Here are some ways through which we can think of our policy reformation for the country's housing and other establishments. However, making green building in the context of Bangladesh includes eight major areas of intervention such as:
- Taking a smart approach to energy: we have to reduce energy use in all phases of a building's lifecycle, make modern and renovated buildings with less expense and make them more comfortable, and help building users be efficient as well. Moreover, renewable energy sources and low-carbon technologies need to be integrated in the buildings' energy supply.
- Safeguarding water resources: all types of water use devices need to be water-efficient, so that we can minimise our water harvesting, and produce less waste water from the buildings. We can use a rainwater harvester on the rooftop considering the impact of heavy water flow into a poor drainage system.
- Reducing and reusing waste: Fewer use of less durable materials produces less waste and resource recovery for a building's lifecycle should be promoted all through selecting the biodegradable products or materials. Sometimes, a community-based recycling process can be promoted among the green building users.
- Promoting health and wellbeing: A new building design considers fresh air circulation inside every room with modern ventilation, and incorporates natural light for building users when it reduces lighting energy needs of the system. Designing for ears and eyes can be considered, especially in health, education and residential buildings that really make buildings peaceful (e.g. flexible space, sound system etc). Right temperature control would be adopted in making new designs of green buildings.
- Keeping green space: More tree plantation and homestead gardening can make our surrounded environment green, so that the process preserves nature, land quality and diverse wildlife for our biodiversity. We have to look for more ways for making urban green spaces in Dhaka - a highly-populated city in the world.
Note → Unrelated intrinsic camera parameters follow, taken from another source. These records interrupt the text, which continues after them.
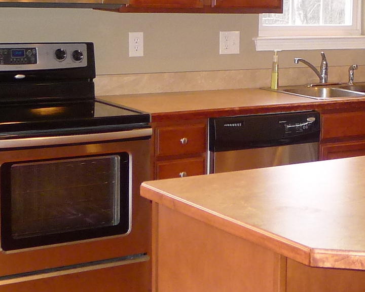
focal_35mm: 83
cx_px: 333
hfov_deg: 22.4
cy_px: 95
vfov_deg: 18.4
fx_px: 897
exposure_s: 1/60
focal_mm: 5.1
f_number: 2
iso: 400
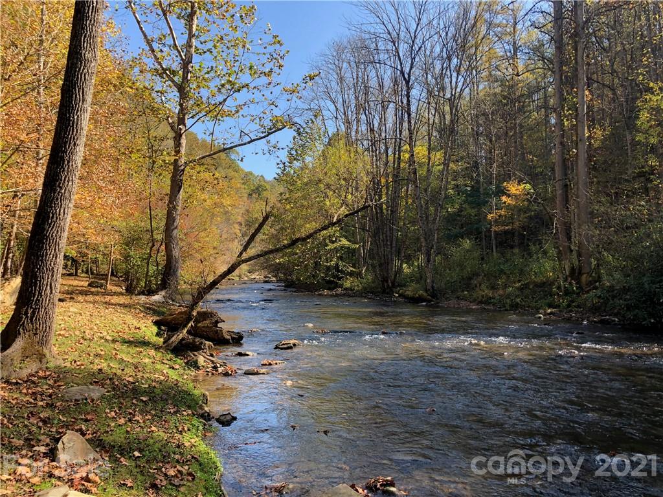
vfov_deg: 49.7
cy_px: 248
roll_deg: +0.4
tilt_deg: +4.0
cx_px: 332
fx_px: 536
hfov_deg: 63.4
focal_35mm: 28
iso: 20
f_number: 1.8
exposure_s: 1/251
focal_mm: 4
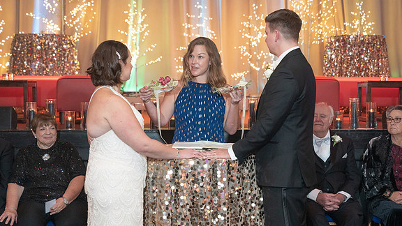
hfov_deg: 26.8
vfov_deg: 15.3
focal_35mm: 79
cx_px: 212
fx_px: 842
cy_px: 116
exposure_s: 1/125
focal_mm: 70
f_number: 4
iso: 4000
- Creating resilient and disaster-friendly structures: Keeping in mind the global climate change impact, we have to ensure resilience to some of our major disasters such as earthquakes, flooding or fires. Designing dynamic spaces with enough flexibility is a precondition for making a resilient building structure.
- Connecting communities and people: In the context of SDGs, we have to build a worldwide network and shared platform of diverse experiences on what a building can add extra values to its local context in terms of optimum economic, social and environmental benefits. In the process, engaging the world green building communities can enhance our planning. Smart information communications technologies need to be used in the green buildings to communicate with others.
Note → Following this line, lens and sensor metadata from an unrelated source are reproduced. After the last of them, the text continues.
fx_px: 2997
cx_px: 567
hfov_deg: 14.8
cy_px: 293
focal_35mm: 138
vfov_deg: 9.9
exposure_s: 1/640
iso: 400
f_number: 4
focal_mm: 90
- Thinking about all stages of a building's lifecycle: In a new structure of a building, we have to seek how to minimise the environmental impacts through all stages of a building's lifecycle - from designing to construction, operation, maintenance, renovation and ultimate demolition. The whole lifecycle of a building should have truly low impacts on using the embodied resources, such as energy or water specifically.
Finally, making environment-friendly constructions is now the country's need of the hour to attain the related SDG. The concerned people should make the community aware about this agenda. The government should come first to raise awareness among the people in ways including use of its own-created construction materials (HBRI products) in their new establishments and awarding entrepreneurs who are making environment-friendly construction materials or establishing green buildings on their own. Some of the government organisations such as the environment ministry can adopt green building policies requiring issuance of licence for any establishment to be built.